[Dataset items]
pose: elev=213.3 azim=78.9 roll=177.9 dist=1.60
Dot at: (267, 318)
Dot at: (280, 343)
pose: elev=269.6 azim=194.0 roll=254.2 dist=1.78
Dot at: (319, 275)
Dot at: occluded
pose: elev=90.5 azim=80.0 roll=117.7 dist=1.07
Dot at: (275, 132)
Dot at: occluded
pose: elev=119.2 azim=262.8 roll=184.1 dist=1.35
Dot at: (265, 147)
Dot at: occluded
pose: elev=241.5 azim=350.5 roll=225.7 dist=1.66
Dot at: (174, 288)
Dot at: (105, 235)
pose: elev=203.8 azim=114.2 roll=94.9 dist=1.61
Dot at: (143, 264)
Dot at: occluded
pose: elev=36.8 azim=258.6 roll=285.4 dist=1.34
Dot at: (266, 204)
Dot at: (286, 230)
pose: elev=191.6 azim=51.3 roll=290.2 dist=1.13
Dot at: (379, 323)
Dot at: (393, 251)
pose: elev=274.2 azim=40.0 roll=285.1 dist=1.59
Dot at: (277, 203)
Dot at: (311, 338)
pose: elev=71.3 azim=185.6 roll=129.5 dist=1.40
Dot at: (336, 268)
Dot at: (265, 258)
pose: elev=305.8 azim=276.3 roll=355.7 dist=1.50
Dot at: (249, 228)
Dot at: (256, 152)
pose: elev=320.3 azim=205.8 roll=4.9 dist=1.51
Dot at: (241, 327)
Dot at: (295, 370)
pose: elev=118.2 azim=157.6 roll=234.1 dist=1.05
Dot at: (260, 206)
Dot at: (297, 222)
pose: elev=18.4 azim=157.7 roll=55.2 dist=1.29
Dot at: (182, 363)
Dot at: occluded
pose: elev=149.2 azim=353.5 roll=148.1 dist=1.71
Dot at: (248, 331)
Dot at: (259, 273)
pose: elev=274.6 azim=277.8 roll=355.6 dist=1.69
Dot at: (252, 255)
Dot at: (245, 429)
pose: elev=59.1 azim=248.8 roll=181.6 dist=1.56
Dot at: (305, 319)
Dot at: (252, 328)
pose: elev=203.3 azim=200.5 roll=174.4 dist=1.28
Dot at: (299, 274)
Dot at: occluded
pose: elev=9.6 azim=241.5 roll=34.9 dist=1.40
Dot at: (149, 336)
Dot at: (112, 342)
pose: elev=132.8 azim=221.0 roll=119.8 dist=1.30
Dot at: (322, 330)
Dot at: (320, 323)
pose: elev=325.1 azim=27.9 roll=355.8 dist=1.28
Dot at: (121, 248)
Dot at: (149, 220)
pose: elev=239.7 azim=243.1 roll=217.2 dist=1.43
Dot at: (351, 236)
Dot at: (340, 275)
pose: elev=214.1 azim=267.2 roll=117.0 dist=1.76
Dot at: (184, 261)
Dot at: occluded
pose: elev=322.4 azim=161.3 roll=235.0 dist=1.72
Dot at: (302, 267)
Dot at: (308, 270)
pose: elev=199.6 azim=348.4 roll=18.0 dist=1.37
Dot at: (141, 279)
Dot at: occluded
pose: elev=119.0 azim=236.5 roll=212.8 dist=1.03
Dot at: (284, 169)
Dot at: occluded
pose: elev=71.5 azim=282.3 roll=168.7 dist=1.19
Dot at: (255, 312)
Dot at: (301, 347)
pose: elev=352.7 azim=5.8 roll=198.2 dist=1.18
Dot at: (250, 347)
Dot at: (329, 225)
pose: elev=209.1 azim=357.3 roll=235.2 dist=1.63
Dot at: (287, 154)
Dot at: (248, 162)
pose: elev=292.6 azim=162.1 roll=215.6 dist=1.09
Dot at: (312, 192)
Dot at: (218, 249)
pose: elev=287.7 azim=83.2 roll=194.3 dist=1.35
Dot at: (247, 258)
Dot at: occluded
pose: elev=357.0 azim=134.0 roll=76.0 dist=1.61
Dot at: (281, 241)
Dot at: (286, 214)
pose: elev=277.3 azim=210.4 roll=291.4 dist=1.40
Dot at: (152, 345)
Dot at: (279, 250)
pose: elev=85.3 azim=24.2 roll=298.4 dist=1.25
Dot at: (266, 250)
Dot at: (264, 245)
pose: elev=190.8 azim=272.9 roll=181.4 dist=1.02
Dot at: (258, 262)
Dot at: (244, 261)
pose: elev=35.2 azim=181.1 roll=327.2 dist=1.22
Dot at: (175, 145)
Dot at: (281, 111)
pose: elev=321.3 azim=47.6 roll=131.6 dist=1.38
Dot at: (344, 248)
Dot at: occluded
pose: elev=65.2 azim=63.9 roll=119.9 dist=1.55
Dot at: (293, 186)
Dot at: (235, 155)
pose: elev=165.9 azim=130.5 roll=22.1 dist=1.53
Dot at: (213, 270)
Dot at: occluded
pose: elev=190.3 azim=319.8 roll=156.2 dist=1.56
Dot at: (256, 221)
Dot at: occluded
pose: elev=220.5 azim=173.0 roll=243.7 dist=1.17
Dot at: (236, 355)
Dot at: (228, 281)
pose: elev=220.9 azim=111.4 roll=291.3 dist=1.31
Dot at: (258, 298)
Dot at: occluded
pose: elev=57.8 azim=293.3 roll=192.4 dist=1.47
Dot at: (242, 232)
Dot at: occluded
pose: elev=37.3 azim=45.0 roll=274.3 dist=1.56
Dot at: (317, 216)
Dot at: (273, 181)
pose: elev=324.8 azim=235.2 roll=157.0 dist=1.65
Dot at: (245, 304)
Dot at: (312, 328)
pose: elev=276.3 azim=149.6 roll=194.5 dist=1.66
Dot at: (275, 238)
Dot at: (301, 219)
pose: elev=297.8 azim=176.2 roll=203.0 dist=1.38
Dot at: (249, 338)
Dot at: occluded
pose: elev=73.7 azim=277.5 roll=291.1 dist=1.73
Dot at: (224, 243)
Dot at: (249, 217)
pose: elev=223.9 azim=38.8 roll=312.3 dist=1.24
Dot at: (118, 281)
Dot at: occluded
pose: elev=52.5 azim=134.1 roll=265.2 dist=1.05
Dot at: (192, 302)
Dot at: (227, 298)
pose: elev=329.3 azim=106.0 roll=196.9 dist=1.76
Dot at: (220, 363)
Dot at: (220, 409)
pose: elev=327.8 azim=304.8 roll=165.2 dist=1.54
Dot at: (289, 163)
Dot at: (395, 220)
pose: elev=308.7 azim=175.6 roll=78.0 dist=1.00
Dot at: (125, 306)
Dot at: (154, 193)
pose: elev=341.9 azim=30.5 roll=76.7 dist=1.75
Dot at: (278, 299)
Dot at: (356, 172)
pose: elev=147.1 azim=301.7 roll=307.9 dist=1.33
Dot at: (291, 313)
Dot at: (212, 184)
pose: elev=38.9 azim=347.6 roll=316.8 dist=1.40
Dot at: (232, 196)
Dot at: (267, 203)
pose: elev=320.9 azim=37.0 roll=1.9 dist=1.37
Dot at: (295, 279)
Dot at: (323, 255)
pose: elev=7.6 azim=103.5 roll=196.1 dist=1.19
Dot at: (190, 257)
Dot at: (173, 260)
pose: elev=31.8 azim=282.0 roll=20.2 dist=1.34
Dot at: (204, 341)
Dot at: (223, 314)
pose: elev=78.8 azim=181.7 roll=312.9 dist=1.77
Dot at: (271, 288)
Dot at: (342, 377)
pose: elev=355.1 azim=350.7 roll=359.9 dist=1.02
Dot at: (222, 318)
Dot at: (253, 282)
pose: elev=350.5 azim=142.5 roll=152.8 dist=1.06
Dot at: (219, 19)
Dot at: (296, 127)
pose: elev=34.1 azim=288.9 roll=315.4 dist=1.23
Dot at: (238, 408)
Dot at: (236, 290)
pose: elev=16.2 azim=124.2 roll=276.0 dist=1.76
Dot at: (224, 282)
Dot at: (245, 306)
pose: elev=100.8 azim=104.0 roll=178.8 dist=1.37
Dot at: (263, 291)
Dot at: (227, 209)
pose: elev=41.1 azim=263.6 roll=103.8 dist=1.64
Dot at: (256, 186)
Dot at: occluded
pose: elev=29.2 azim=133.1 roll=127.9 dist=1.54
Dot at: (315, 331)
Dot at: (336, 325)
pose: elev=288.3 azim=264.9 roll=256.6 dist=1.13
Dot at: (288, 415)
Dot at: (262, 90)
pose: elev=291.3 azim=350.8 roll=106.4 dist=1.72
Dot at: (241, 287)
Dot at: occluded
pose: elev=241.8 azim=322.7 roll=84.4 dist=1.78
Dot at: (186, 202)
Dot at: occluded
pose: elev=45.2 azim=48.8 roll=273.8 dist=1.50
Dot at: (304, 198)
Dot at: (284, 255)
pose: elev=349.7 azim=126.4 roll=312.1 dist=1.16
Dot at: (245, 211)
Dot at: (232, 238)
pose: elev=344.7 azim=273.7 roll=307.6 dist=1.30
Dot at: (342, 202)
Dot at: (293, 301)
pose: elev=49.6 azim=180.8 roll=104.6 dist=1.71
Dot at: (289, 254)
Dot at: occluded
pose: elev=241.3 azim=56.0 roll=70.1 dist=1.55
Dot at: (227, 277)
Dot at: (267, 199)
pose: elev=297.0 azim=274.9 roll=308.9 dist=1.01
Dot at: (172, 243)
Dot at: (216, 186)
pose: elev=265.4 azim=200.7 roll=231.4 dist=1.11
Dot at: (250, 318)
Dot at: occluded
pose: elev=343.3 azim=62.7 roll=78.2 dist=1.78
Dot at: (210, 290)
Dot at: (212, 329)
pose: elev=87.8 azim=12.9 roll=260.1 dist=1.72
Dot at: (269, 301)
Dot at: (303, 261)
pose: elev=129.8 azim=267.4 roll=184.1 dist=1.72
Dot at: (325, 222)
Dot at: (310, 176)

**Exercise**
Output the items above as a JSON list of strings, one string per line and no blank lines, starting with the line containing "pose: elev=320.3 azim=205.8" and going on through the line containing "Dot at: (340, 275)".

**Worked solution**
[
  "pose: elev=320.3 azim=205.8 roll=4.9 dist=1.51",
  "Dot at: (241, 327)",
  "Dot at: (295, 370)",
  "pose: elev=118.2 azim=157.6 roll=234.1 dist=1.05",
  "Dot at: (260, 206)",
  "Dot at: (297, 222)",
  "pose: elev=18.4 azim=157.7 roll=55.2 dist=1.29",
  "Dot at: (182, 363)",
  "Dot at: occluded",
  "pose: elev=149.2 azim=353.5 roll=148.1 dist=1.71",
  "Dot at: (248, 331)",
  "Dot at: (259, 273)",
  "pose: elev=274.6 azim=277.8 roll=355.6 dist=1.69",
  "Dot at: (252, 255)",
  "Dot at: (245, 429)",
  "pose: elev=59.1 azim=248.8 roll=181.6 dist=1.56",
  "Dot at: (305, 319)",
  "Dot at: (252, 328)",
  "pose: elev=203.3 azim=200.5 roll=174.4 dist=1.28",
  "Dot at: (299, 274)",
  "Dot at: occluded",
  "pose: elev=9.6 azim=241.5 roll=34.9 dist=1.40",
  "Dot at: (149, 336)",
  "Dot at: (112, 342)",
  "pose: elev=132.8 azim=221.0 roll=119.8 dist=1.30",
  "Dot at: (322, 330)",
  "Dot at: (320, 323)",
  "pose: elev=325.1 azim=27.9 roll=355.8 dist=1.28",
  "Dot at: (121, 248)",
  "Dot at: (149, 220)",
  "pose: elev=239.7 azim=243.1 roll=217.2 dist=1.43",
  "Dot at: (351, 236)",
  "Dot at: (340, 275)"
]